| I like functions as first-class values and closures. If they weren't present, I might well have bailed months ago. :) And from various experiences doing OO with other languages, I can kindof buy that Go interfaces are often 80% of what you want. Most of what I've been working on is a Rest API. Here's an example of a problem that felt like it should be something for which I'd be able to write an abstraction to deal with, but turned out to be challenging, at least as a n00b: https://groups.google.com/forum/#!topic/golang-nuts/JhsiiGHQ... (Incidentally, though I moved past my then really poor understanding of Go interfaces, I wasn't able to apply the respondent's answer or my new general knowledge to achieve the abstraction I was looking for, and settled for just grinding out the same code for the dozen entities/endpoints it applied to.) Concurrency: I suspect there's a bit that's hidden in some libraries we're using, and we may yet need to write our own code for some API requests that get processed offline, but I haven't had to explicitly write code for it yet.

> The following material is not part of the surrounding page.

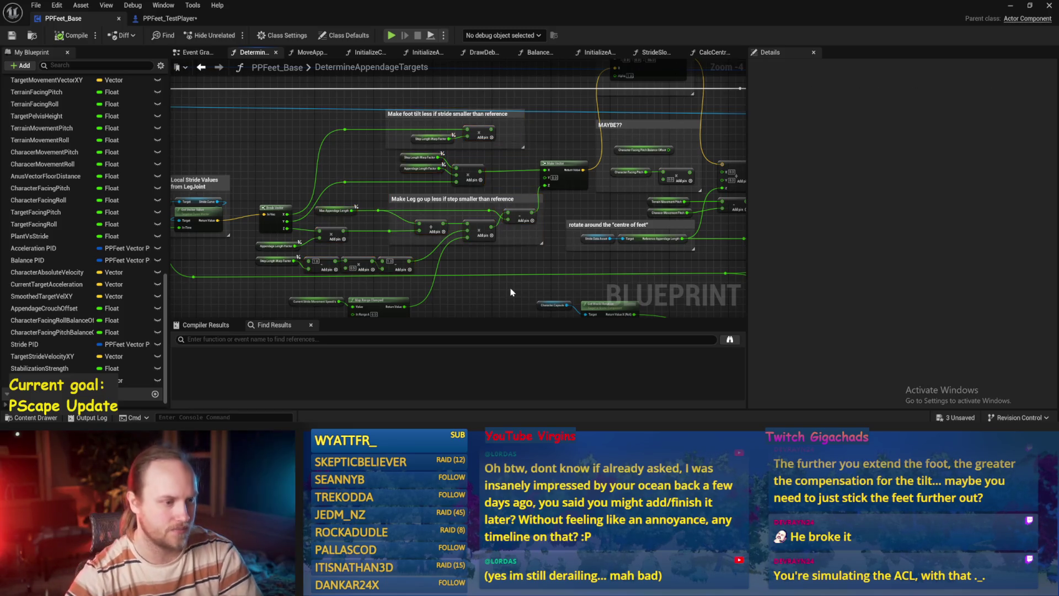
{"action": "left_click_drag", "start_coordinate": [511, 292], "coordinate": [411, 225]}
{"action": "key", "text": "ctrl+s"}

If you can think of a specific exercise that might serve to illustrate Go's outstanding concurrency strengths, I'd be interested to try it and compare efforts to another language or two. |
I definitely can't deny that using interfaces instead of regular OO classes takes some getting used to.
Though I don't understand why you had to grind out duplicate code for all the entities / endpoints though. I hacked up things a bit to get it to run on the playground, but as Jesse McNelis wrote, just passing the pointer to foo worked for the code you wrote.